Maybe some food is never part of my body. Imagine a donut. Imagine spearing it on a finger and holding it up.

As you contemplate it, our guest on the bench asks, “Is your finger inside the donut?” You say no, it only touches the outside. Turns out, our benchmate is a wizard, who casts a spell and the donut floats into the air and elongates into a dough-fish of sorts. It dives down to the river, scoops up some left-over fish-food, then bobs back up into the air.

Is the food now inside the dough-fish? If you finger wasn’t, why would you say that the fish-food is? Some biologists find it convenient to consider the “interior” of the digestive tract as “exterior” to the body. Because at what point does the hole through the dough-fish become “inside” rather than “outside”?

The dough-fish disappears in a puff of redundancy, and we look to see that the river-fish have returned. They can swim because the water is not frozen. It’s not frozen because of the radiation in it. If we say the radiation is not part of the river, we are saying the fuel isn’t part of the engine. Once again we are taking views, which are irrelevant to reality.

Isn’t it only the radiation in the water that’s part of the river? If we attend to the radiation “inside” the river and ignore the mechanism causing it to stream in and out, we are making an arbitrary division, one based entirely on how our minds chop up the world to make it navigable. The river is what it is, when and where it is, because the sun is what it is and what it has been. The sun and the river and the fish and we and the viruses are what we are because of the ratio of matter and anti-matter in the very early universe.
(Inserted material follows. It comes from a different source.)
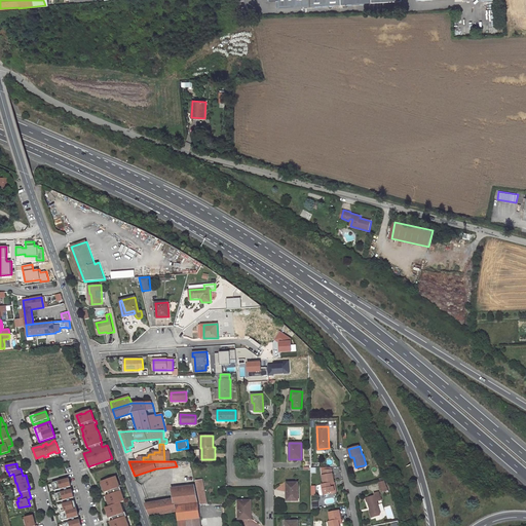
[(322,497),(326,496),(337,493),(335,483),(334,483),(332,475),(325,477),(323,477),(325,486),(318,487),(318,488),(320,491),(321,493),(321,496),(322,497)]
It is useful to view the world in such a way that we and the fish and the river and the viruses and the acorns and the bench are real, that they (and we) exist. But on close inspection, the boundaries between and among all these “things” cannot be determined; there are only vague regions of continual flux, neverending transition. As the world changes, my body and mind must change. Our forms continually dissolve and resolve.

Reality is no more concerned with whether we do or don’t exist than it is with whether circles do or don’t exist. It’s all just steme (space, time, energy, matter, etc.) shifting its shape like a cloud. We are never extracted from it because we can’t be.

But isn’t this all academic? An acorn hits the stump or it doesn’t. Right?

To practice Zen is to drop our concern with the badly formed question. Here we are, empty of essence, our identities formed by all things, never separate. Still, sometimes the acorn hits the stump, sometimes it doesn’t. When it becomes clear that these both are views, when we stop imagining that any view is either real or unreal, it’s like discovering that the sun was never orbiting the earth.